Action item a »
Copy out the chart records below line for line, and leave out every picture line.

Document section »
<<<<
Question

Differentiate \[\left( \log x \right)^{\cos x}\] ?

Answer 1

\[\text{Let y } = \left( \log x \right)^{\cos x} . . . \left( i \right)\] 

Taking log on both sides,

\[\log y = \log \left( \log x \right)^{\cos x} \]
\[ \Rightarrow \log y = \cos x \log\left( \log x \right)\]

Differentiating with respect to x,

\[\Rightarrow \frac{1}{y}\frac{dy}{dx} = \cos x\frac{d}{dx}\log\left( \log x \right) + \log\left( \log x \right)\frac{d}{dx}\left( \cos x \right)\]
\[ \Rightarrow \frac{1}{y}\frac{dy}{dx} = \frac{\cos x}{\log x}\frac{d}{dx}\left( \log x \right) + \log\left( \log x \right) \times \left( - \sin x \right)\]
\[ \Rightarrow \frac{1}{y}\frac{dy}{dx} = \frac{\cos x}{\log x} \times \left( \frac{1}{x} \right) - \sin x \log\left( \log x \right)\]
\[ \Rightarrow \frac{dy}{dx} = y\left[ \frac{\cos x}{x \log x} - \sin x \log\left( \log x \right) \right]\]
\[ \Rightarrow \frac{dy}{dx} = \left( \log x \right)^{\cos x }\left[ \frac{\cos x}{x \log x} - \sin x \log\left( \log x \right) \right] \left[ \text{using equation } \left( i \right) \right]\]
>>>>
Data for analysis »
<<<<
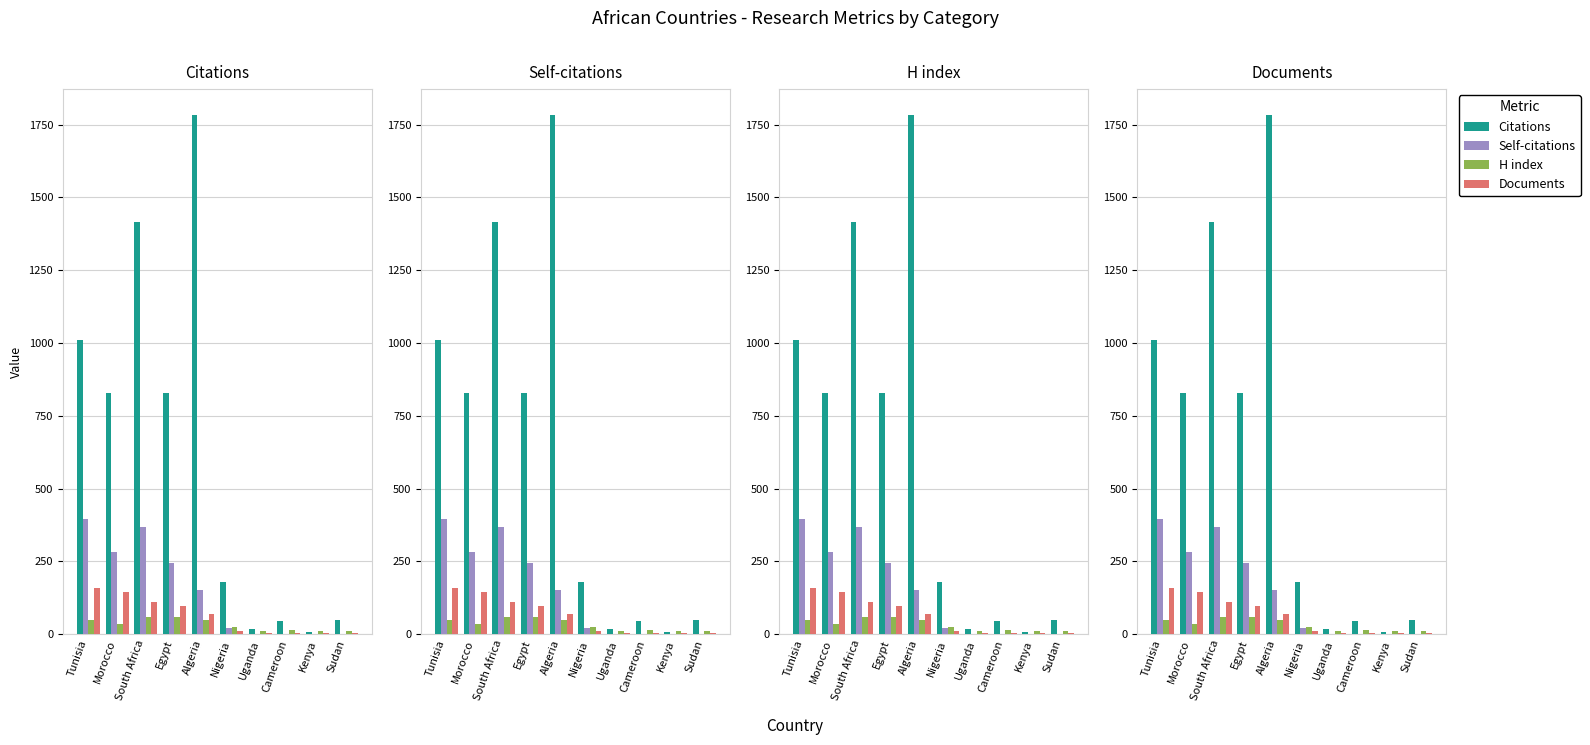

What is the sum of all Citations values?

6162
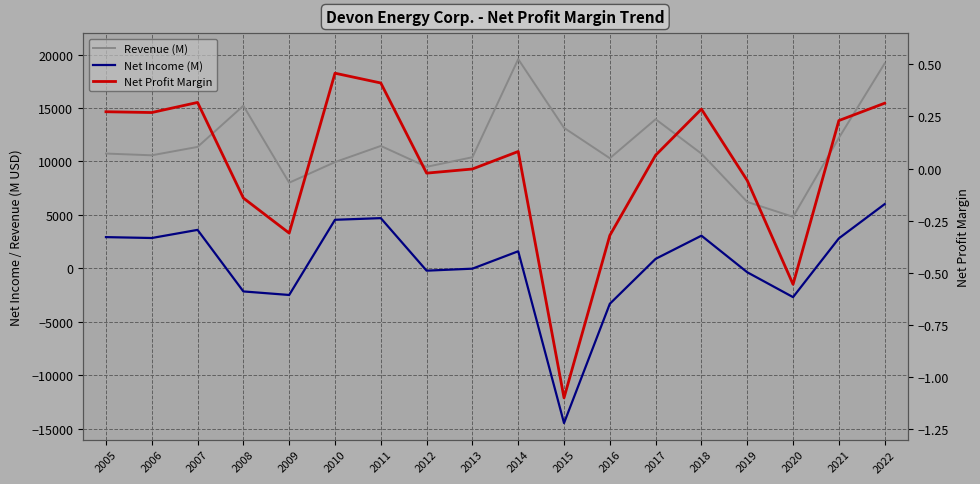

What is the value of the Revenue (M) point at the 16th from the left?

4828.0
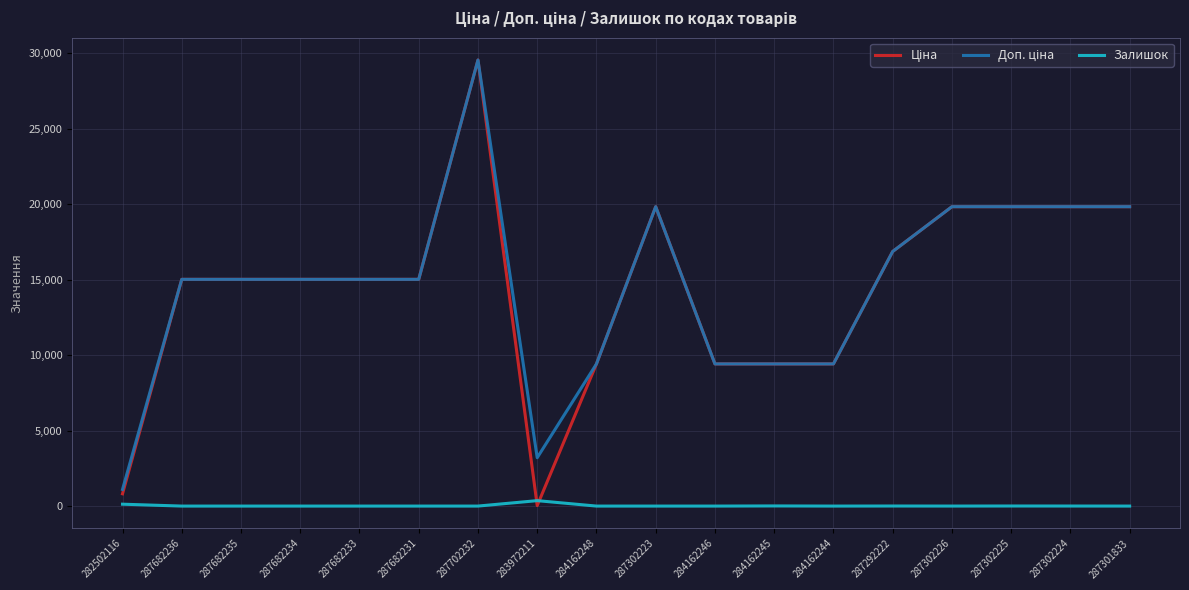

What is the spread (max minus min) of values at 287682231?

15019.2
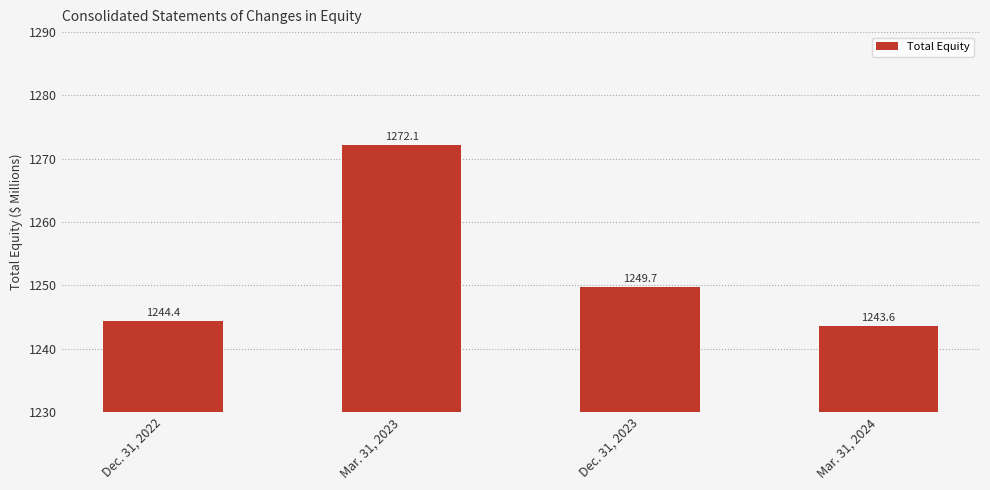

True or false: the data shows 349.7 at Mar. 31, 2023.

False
>>>>
Action item b »
Using the worked solution for the derivative of (log x) raised to cos x above, say whether each statement agrees with it: (i) the solution takes the log of both sides; (ii) the solution differentiates with respect to y; (iii) the original problem asks for an integral. For each, answer yes or no and quote the deciding words.

Answer section a »
What is the sum of all Citations values?

6162

What is the value of the Revenue (M) point at the 16th from the left?

4828.0

What is the spread (max minus min) of values at 287682231?

15019.2

True or false: the data shows 349.7 at Mar. 31, 2023.

False

Answer section b »
(i) Yes: "Taking log on both sides,"
(ii) No: "Differentiating with respect to x,"
(iii) No: "Differentiate"